My research puts a particular emphasis on experimentation methodologies for distributed applications and algorithms. To this end, I use several approaches, such as direct execution on Experimental Facilities, Emulation, Simulation, and Formal Methods. I also bridge these approaches where possible.

Simulation with SimGrid

This project aims at constituting a simulation framework allowing the researcher on distributed application to test their algorithm in a scientific way. This main goal encompasses several objectives. First, we strive at solving methodological issues raised by simulation, so that the users can rely on the tool and focus on their algorithmic difficulties without even thinking about the methodology. For that, an intense effort were put into validating the results of the simulation kernel against what happens in the reality. It is still an active research topic in the SONGS project (that I lead), funded by the ANR french agency. Newer research included in this project is about addressing methodological issues around the simulation through campaign management to decide what is the right amount of experiments, and which they are, to answer a given question, or about the result analysis and visualization to help users avoiding visualizations artifacts. Another crucial aspect to ensure that this tool helps the scientists in their day-to-day work is its intrinsic usability. That is why the simulation kernel is highly optimized both for speed and memory. Also, we never change the interface of a published function so that code written earlier remains runnable, thus easing the comparison with existing work. These work and results explain why SimGrid is one of the most used simulation kernel in the grid algorithm community.

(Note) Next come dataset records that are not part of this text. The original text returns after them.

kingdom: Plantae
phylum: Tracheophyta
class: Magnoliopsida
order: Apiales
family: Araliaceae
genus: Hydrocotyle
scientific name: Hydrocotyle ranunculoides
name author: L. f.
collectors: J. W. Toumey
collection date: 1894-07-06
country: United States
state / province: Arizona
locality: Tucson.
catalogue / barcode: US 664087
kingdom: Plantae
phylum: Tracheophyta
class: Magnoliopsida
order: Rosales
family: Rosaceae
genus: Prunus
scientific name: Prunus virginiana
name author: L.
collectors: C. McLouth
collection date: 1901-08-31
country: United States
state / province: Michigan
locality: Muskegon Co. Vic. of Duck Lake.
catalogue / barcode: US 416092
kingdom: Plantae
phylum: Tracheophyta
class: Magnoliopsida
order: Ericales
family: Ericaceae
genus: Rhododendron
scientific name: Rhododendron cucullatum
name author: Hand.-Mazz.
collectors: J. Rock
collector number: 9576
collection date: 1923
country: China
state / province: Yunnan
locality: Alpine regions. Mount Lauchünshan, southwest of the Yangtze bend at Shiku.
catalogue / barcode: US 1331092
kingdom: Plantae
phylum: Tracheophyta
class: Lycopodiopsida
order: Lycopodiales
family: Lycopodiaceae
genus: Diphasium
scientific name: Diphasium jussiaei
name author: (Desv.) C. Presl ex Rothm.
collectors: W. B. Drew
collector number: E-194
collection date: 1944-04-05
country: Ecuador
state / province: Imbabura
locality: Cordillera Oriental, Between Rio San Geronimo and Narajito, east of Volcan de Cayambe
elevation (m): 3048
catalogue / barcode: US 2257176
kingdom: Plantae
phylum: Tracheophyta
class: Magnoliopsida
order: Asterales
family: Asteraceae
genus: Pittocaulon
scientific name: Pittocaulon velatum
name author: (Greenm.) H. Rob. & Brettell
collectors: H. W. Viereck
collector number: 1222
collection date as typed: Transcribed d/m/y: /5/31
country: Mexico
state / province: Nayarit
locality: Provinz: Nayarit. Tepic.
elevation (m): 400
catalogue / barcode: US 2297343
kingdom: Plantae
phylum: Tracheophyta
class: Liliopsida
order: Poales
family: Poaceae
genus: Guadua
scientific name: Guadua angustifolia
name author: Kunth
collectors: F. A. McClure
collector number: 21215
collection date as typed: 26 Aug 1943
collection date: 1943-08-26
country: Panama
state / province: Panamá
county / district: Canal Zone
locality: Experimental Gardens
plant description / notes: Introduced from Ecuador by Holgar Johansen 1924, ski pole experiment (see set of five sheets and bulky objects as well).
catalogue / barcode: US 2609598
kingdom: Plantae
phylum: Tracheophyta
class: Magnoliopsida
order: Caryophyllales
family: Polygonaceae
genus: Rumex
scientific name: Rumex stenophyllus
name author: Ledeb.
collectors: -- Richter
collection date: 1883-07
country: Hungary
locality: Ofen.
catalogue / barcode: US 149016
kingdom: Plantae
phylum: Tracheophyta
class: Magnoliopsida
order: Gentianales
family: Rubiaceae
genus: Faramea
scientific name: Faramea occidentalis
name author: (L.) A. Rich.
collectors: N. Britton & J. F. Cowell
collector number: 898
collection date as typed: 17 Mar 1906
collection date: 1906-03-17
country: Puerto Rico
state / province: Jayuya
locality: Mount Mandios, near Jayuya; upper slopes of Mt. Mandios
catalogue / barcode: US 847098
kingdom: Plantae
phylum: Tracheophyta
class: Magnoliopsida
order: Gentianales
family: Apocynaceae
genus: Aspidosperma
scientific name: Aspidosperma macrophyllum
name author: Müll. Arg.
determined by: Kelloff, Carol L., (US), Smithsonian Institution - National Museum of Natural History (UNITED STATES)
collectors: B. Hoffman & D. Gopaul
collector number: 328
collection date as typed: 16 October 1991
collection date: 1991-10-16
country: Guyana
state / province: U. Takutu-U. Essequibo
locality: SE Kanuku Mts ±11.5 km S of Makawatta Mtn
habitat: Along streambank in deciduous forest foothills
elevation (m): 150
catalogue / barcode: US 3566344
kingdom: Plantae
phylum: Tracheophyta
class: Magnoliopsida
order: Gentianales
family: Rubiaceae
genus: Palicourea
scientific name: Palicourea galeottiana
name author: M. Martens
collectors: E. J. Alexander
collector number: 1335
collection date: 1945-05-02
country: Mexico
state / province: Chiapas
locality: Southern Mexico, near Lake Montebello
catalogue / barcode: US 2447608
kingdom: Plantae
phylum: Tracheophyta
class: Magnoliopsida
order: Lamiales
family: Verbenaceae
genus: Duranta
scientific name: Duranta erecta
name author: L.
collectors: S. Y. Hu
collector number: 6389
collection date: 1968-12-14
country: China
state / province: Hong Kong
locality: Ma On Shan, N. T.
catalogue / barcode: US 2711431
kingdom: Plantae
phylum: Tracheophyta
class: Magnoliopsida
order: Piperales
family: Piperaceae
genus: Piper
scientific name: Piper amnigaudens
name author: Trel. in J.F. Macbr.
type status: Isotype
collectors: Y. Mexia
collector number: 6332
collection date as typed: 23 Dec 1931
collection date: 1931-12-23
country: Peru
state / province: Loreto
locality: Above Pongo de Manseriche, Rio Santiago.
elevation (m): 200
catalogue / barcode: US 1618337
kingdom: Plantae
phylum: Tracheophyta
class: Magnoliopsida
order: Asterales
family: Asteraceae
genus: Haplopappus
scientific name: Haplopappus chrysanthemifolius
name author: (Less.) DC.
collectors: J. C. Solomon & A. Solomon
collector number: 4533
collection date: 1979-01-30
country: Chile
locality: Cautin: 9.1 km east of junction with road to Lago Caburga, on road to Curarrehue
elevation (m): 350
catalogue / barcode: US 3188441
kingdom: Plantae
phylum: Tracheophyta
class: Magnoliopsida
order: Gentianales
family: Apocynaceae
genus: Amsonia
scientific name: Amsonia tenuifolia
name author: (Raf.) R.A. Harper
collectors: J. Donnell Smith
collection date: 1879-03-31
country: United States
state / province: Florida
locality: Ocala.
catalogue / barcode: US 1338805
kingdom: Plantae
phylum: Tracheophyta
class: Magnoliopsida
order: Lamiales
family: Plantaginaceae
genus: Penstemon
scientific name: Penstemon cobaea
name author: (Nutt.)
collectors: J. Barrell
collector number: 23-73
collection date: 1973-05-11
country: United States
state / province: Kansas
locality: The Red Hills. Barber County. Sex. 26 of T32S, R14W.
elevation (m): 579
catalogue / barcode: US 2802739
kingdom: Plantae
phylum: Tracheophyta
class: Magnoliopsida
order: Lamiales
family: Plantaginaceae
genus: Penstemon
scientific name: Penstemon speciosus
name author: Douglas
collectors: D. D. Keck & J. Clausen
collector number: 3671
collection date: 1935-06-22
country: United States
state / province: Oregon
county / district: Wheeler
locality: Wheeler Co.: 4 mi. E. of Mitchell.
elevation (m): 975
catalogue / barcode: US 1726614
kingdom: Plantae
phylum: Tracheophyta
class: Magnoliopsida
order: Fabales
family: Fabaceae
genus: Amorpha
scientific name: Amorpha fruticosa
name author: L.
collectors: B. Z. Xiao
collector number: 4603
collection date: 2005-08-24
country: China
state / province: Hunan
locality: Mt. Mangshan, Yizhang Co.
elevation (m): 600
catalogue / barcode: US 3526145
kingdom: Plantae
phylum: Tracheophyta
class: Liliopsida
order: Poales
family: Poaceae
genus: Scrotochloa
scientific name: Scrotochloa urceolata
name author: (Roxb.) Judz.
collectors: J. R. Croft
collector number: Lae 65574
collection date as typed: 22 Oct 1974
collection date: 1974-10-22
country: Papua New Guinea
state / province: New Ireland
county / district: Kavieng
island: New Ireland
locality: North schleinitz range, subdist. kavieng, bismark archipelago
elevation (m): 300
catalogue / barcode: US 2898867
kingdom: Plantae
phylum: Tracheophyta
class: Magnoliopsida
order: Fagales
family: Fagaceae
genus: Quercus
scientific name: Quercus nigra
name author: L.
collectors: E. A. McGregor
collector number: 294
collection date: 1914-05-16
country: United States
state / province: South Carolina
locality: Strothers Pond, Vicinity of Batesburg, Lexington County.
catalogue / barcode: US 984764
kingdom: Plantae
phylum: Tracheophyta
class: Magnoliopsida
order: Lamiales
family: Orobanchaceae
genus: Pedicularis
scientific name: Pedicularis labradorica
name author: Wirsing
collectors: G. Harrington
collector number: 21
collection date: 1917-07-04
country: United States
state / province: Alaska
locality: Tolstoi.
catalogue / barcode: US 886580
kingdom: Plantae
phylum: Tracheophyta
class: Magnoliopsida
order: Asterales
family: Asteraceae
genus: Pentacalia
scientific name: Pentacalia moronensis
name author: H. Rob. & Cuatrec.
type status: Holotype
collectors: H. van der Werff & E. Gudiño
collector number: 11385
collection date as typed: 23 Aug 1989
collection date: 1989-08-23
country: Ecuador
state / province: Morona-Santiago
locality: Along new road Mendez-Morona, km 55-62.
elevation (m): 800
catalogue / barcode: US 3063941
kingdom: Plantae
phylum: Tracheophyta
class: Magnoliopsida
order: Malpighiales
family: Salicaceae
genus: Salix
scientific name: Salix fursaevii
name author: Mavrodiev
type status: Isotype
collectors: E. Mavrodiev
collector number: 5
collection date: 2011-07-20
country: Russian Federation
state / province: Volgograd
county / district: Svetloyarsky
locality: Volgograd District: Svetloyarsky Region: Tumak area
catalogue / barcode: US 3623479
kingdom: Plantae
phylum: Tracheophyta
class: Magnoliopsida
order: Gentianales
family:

More details can be found on my page dedicated to SimGrid, or on Simgrid web page

Formal Assessment of Distributed Applications

Since a few years, I'm working on the use of model-checking to assess the validity of distributed applications. This naturally comes in addition to my previously existing work on the topic through the methodologies of direct execution on Grid'5000 and of simulation through SimGrid. This work, although still preliminary at this point, lead me to add basic model-checking abilities to SimGrid to give to the users the power of formal approaches to assess some points of their solutions by exploring every possible execution path of the algorithms. The main difficulty of this methodology is its inherent combinatorial explosion. This was reduced in our prototype by the use of state of the art dynamic partial order reduction (DPOR). We are now at the point where this approach becomes viable in practice to SimGrid users, and these changes were recently integrated into the tool. The way is however still long on this path since model-checking is mainly destined at finding incorrect behaviors such as deadlocks or race conditions where most SimGrid users are more interested in the performance of their applications. Achieving this through formal methods seems really difficult at this point since the time is usually not defined or only discrete in model checking. Nevertheless, this thematic mobility is proving enriching by giving another light (through semantic considerations) on issues such as parallel simulation, collective communication primitives or the comparison of differing execution traces. This will certainly lead to original solutions to these difficult issues in the future.

Check also this blog post: Model-checking efforts in SimGrid

Past Projects

Experimental Facilities

The most natural way to experiment and evaluate distributed algorithms and applications is through direct execution on experimental facilities, such as Grid'5000. This is a scientific instrument for the experimentation of distributed applications. Specifically designed to ease the experimentation, it gives a strong control over the experimental settings and allows to test every layer of the system, from the application down to the operating system. You can boot your own version of Linux onto 2000 nodes in less than one hour.

User of the instrument since its beginning in 2002, I was the Grid'5000 site in my lab for a few years, in charge of scientific animation through the EDGE project. Lucas Nussbaum took over this responsability a few years ago.

Ultra Scalable Simulation with SimGrid

USS SimGrid is a project granted by the ANR (2009-2011) of which I am PI. The goal is to push the tool scalability limits so that it becomes usable in P2P research.

Fast Application System Timer (details)

FAST is a library gathering information on the application needs and systems availabilities to help the network-aware applications to take appropriate decisions. This code was developped during my PhD, and then integrated in the DIET grid enabled Problem Solving Environment. The development is now discontinued.